● **Exercise**
Gather every line of the entries that includes the word "Токарёвский".

● **Dataset entries**

#####

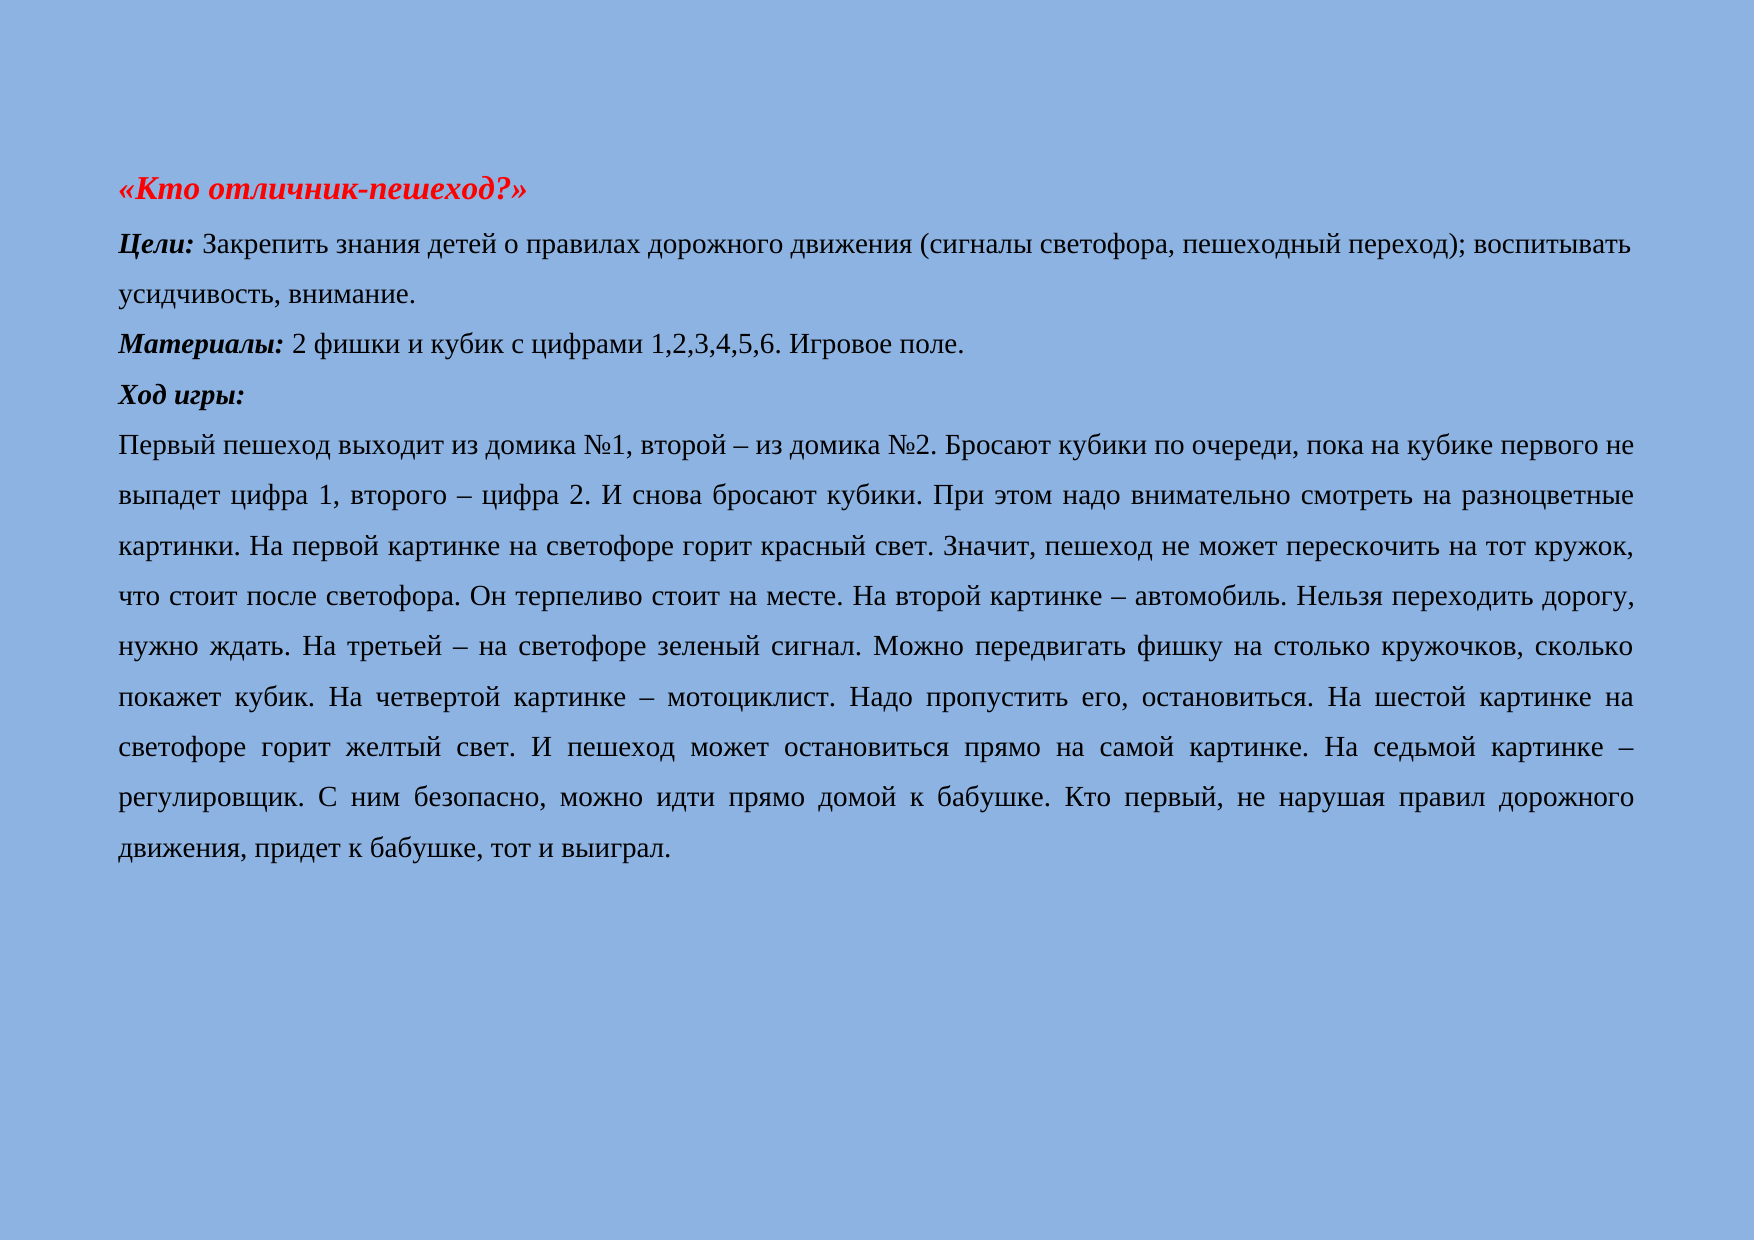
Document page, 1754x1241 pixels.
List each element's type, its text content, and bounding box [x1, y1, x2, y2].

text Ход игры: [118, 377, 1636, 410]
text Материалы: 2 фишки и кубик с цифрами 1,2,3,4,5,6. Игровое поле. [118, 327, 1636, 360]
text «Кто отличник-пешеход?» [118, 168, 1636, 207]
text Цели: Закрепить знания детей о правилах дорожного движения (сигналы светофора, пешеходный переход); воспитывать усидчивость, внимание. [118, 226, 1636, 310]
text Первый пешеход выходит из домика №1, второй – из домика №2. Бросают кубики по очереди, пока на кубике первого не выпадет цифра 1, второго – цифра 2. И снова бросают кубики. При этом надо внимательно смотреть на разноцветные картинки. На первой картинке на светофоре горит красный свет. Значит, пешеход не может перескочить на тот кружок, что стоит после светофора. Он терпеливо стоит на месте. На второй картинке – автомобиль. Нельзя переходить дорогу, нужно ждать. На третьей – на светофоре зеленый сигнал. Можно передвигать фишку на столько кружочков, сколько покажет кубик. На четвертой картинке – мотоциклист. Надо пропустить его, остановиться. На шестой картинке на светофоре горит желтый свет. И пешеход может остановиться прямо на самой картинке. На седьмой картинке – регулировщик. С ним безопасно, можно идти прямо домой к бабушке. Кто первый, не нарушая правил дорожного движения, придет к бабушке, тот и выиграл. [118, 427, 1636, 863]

#####

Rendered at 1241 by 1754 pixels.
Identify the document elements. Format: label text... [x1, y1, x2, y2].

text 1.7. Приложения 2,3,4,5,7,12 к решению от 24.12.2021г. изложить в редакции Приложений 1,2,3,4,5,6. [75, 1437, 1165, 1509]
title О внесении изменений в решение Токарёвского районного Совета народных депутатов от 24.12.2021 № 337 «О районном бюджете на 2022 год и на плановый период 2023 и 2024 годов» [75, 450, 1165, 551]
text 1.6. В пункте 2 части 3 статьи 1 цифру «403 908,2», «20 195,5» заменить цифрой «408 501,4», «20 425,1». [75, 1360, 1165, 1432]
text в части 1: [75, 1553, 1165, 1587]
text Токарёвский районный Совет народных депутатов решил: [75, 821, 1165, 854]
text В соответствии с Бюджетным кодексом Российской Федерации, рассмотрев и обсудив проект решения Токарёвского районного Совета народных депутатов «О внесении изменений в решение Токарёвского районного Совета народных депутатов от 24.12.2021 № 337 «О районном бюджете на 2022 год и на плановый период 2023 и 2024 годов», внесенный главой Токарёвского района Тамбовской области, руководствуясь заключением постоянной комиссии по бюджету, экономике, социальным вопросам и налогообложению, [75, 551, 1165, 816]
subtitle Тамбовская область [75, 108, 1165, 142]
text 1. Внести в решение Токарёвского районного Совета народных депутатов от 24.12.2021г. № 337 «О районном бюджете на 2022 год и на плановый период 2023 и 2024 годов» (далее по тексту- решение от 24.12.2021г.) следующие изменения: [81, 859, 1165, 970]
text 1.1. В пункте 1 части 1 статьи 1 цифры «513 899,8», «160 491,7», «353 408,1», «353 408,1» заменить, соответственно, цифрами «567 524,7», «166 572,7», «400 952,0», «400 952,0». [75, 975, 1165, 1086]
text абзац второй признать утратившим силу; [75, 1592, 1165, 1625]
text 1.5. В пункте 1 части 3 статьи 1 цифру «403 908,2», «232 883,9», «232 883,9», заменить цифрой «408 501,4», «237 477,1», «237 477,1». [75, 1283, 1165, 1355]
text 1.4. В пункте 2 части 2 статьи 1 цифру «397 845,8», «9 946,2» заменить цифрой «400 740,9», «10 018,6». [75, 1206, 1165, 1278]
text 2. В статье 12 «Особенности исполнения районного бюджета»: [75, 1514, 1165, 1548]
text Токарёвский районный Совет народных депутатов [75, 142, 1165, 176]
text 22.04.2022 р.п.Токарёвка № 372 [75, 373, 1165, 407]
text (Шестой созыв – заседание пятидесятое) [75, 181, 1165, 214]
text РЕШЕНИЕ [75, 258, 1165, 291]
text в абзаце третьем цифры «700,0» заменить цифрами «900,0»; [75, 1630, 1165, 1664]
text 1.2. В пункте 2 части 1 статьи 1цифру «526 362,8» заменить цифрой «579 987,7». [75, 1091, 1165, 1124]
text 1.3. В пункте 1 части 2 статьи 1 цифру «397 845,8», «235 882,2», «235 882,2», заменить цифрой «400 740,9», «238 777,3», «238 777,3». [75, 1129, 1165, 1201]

#####

● **Answer to the exercise**
text Токарёвский районный Совет народных депутатов решил: [75, 821, 1165, 854]
text Токарёвский районный Совет народных депутатов [75, 142, 1165, 176]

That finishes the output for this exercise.